Indicación A:
Según el texto sobre la maledicencia que aparece más abajo, ¿por qué quien quita injustamente la buena fama al prójimo queda obligado a repararla? Responde en una a tres oraciones.
Indicación B:
¿Puedes proseguir el texto sobre la maledicencia, que figura más abajo, a partir de su última oración?

Página:
El juicio temerario produce inquietud, desprecio del prójimo, orgullo y complacencia en sí mismo y cien otros efectos por demás perniciosos, entre los cuales ocupa el primer lugar la maledicencia, como la peste de las conversaciones. ¡ Ah! ¡Que no tenga yo uno de los carbones del altar santo para tocar con él los labios de los hombres, a fin de borrar su iniquidad y purificarlos de su pecado, a imitación del serafín que purificó la boca de Isaías! El que lograse quitar la maledicencia del mundo, quitaría de él una gran parte de los pecados y de la iniquidad.

El que arrebata injustamente la buena fama a su prójimo, además de cometer un pecado, está obligado a la debida reparación, aunque de diversa manera, según la diversidad de la maledicencia; porque nadie puede entrar en el cielo con los bienes ajenos, y, entre todos los bienes exteriores, la buena fama es el mejor. La maledicencia es una especie de homicidio, porque tenemos tres vidas: la espiritual, que estriba en la gracia de Dios; la corporal, que radica en el alma, y la civil, que consiste en la buena fama. El pecado nos quita la primera; la muerte, la segunda, y la maledicencia, la tercera.

Datos proporcionados:
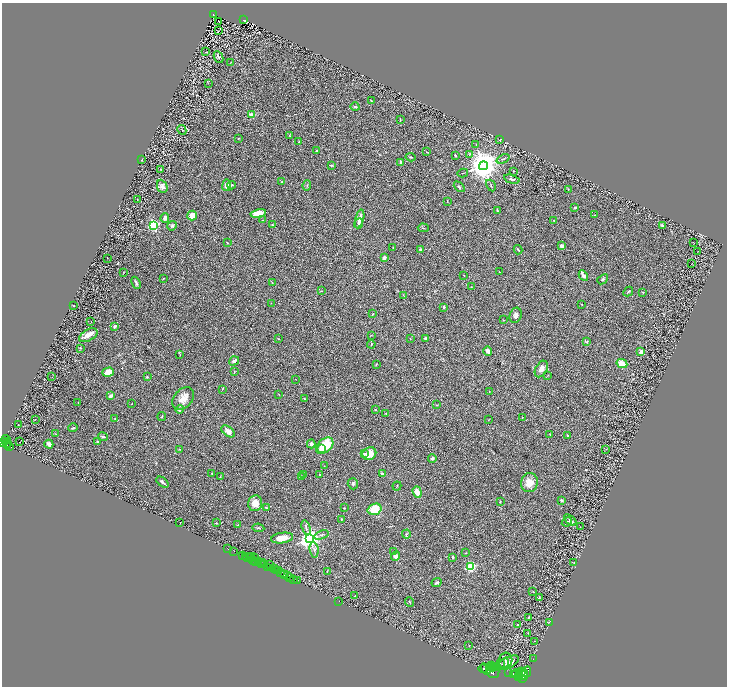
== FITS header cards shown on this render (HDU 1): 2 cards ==
NAXIS1  =                 1449
NAXIS2  =                 1368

Resultado del ejercicio A:
Porque nadie puede entrar en el cielo con los bienes ajenos, y entre todos los bienes exteriores la buena fama es el mejor. Por eso, quien la arrebata, además de cometer un pecado, debe hacer la debida reparación, de diversa manera según la clase de maledicencia.

Resultado del ejercicio B:
Pero el maldiciente, con un solo golpe de su lengua, comete, ordinariamente, tres homicidios: mata su alma y la del que le escucha, con muerte espiritual, y de muerte civil a aquel de quien murmura; porque, como dice San Bernardo, el que murmura y el que escucha al murmurador, tienen en sí mismos al demonio: el uno en su lengua, y el otro en sus oídos. David, hablando de los maldicientes, dice que «tienen la lengua afilada como las serpientes». Ahora bien, la serpiente, como dice Aristóteles, tiene la lengua dividida en dos, y con dos puntas. Tal es la lengua del maldiciente, que, de un solo golpe, pincha y emponzoña el oído del que la escucha y la buena fama de aquel de quien se ocupa.

Te conjuro, pues, amada Filotea, que no hables nunca mal de nadie, ni directa ni indirectamente: guárdate de atribuir falsos crímenes y pecados al prójimo, de descubrir los que son secretos, de exagerar los ya conocidos, de interpretar mal una buena obra, de negar el bien que tú sabes que existe en alguno, de disimularlo maliciosamente, de disminuirlo con tus palabras; porque, de cualquiera de estas maneras, ofenderías mucho a Dios, sobre todo acusando falsamente o negando la verdad, en perjuicio del prójimo, ya que entonces sería doble el pecado: mentir y dañar, a la vez, al prójimo.

Los que, para murmurar, empiezan con preámbulos honrosos o echan mano de cumplidos e ironías, son los más finos y los más virulentos de los detractores. Conste, dicen, que le aprecio, y que, por lo demás, es un perfecto caballero; pero en honor de la verdad, es menester decir que ha obrado mal al cometer tal perfidia. Es una muchacha muy virtuosa, pero se ha dejado sorprender; y otras semejantes maneras de hablar. ¿No ves aquí el artificio? El que quiere disparar el arco, acerca la flecha hacia sí tanto cuanto puede, pero lo hace únicamente para dispararla con más fuerza.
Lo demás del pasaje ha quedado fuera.